Work request
Scan the records for the string "unfamiliar" and copy every line that holds it.

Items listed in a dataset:
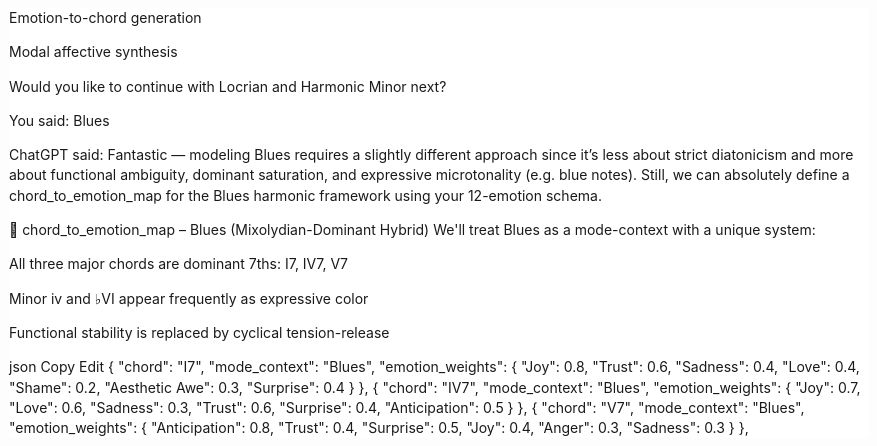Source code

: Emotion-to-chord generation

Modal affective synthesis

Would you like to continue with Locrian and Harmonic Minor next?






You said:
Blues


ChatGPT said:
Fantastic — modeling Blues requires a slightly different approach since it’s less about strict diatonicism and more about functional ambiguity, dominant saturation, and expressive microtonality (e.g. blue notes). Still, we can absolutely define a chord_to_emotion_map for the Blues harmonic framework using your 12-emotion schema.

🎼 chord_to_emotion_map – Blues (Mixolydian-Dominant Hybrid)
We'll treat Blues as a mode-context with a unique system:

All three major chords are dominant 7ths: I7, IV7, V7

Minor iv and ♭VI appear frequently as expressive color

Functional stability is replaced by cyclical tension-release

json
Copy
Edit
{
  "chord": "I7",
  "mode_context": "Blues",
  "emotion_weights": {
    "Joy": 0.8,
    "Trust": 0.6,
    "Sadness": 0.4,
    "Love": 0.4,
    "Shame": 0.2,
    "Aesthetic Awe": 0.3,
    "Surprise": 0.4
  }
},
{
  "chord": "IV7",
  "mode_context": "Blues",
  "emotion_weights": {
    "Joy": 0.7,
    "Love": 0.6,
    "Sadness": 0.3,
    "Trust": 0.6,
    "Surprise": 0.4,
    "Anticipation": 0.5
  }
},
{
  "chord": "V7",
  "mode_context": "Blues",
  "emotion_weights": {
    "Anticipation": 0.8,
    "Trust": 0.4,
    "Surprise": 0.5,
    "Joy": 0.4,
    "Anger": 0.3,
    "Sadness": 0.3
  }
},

---

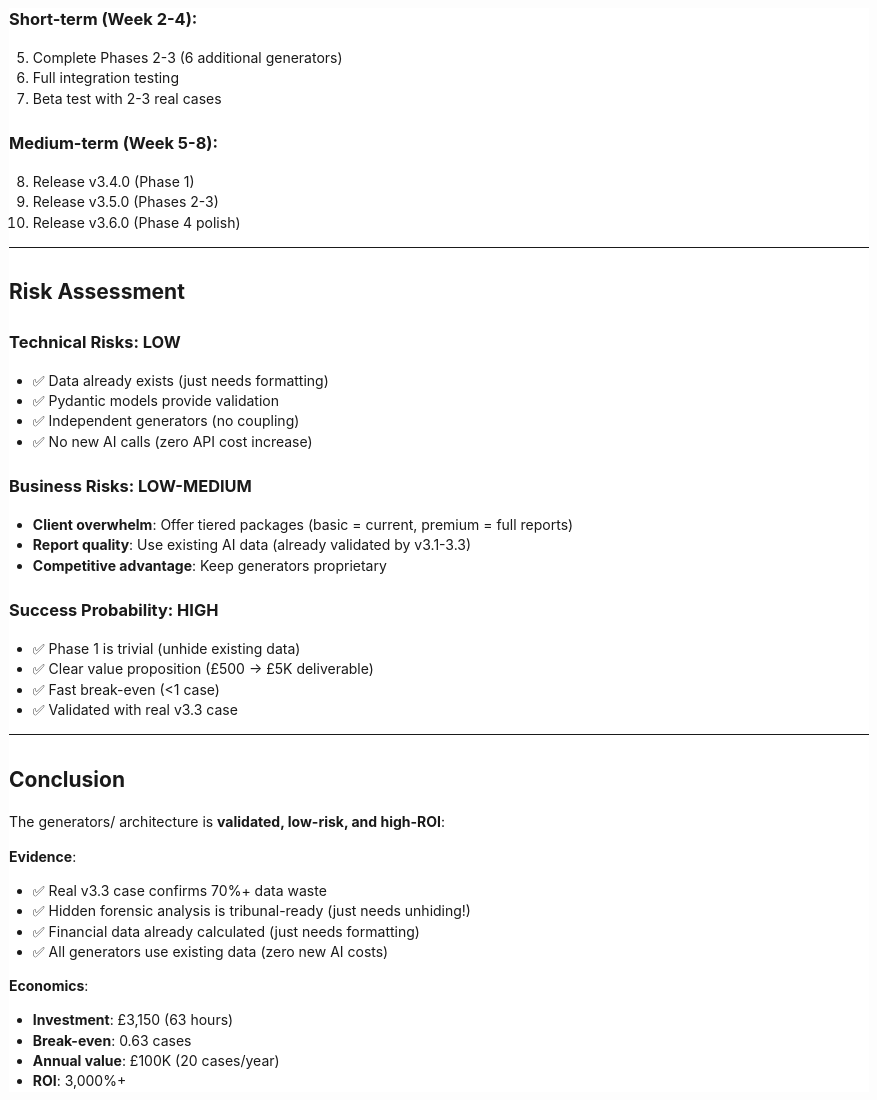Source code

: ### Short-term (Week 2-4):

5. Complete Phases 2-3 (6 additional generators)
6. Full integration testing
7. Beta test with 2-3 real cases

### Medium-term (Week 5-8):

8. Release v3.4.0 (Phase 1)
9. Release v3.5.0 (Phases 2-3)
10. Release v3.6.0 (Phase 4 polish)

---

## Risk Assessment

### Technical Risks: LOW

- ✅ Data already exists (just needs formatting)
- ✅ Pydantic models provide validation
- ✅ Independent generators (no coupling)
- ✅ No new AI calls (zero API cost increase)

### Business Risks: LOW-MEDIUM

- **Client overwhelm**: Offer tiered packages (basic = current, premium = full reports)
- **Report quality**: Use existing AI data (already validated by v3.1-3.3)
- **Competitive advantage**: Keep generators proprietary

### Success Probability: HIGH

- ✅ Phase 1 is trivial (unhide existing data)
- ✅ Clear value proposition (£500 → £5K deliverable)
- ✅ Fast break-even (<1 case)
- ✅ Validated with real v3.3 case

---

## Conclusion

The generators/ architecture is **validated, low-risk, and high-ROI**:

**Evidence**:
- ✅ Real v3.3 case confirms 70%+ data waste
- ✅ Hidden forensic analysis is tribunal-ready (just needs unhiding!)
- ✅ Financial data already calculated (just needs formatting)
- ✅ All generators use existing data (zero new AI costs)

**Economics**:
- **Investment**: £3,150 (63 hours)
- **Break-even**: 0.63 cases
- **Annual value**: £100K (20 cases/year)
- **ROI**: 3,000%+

...

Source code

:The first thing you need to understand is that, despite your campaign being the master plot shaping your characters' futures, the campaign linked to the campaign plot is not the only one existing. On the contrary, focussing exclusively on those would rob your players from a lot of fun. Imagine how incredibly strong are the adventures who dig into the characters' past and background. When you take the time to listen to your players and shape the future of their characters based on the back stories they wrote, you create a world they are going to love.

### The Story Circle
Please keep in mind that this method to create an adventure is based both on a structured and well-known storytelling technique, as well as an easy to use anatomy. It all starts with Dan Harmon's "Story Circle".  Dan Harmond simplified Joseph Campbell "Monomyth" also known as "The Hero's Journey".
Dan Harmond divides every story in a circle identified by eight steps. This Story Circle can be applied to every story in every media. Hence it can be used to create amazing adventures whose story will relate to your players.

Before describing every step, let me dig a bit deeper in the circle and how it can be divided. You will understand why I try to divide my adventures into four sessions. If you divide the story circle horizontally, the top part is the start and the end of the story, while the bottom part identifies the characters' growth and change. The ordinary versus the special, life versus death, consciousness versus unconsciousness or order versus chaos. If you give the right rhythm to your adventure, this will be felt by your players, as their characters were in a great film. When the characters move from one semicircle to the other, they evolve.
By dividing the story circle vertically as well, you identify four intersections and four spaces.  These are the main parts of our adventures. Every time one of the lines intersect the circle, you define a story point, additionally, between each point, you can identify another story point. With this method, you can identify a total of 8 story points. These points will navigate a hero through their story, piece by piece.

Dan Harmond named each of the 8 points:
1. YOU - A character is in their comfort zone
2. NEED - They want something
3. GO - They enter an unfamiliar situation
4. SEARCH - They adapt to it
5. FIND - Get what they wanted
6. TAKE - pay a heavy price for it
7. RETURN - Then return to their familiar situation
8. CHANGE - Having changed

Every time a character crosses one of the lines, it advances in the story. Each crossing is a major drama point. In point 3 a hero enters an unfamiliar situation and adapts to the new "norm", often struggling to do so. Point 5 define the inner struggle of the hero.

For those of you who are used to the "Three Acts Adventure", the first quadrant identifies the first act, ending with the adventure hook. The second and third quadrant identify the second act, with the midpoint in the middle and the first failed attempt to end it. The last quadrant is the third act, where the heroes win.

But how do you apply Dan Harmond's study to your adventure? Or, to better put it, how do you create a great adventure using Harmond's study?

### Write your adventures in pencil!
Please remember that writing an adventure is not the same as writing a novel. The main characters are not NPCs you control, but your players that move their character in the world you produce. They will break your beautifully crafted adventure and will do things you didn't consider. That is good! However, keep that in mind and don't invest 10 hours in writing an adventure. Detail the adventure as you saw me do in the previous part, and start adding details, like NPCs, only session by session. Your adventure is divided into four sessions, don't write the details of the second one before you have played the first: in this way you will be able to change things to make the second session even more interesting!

Answer to the exercise
3. GO - They enter an unfamiliar situation
Every time a character crosses one of the lines, it advances in the story. Each crossing is a major drama point. In point 3 a hero enters an unfamiliar situation and adapts to the new "norm", often struggling to do so. Point 5 define the inner struggle of the hero.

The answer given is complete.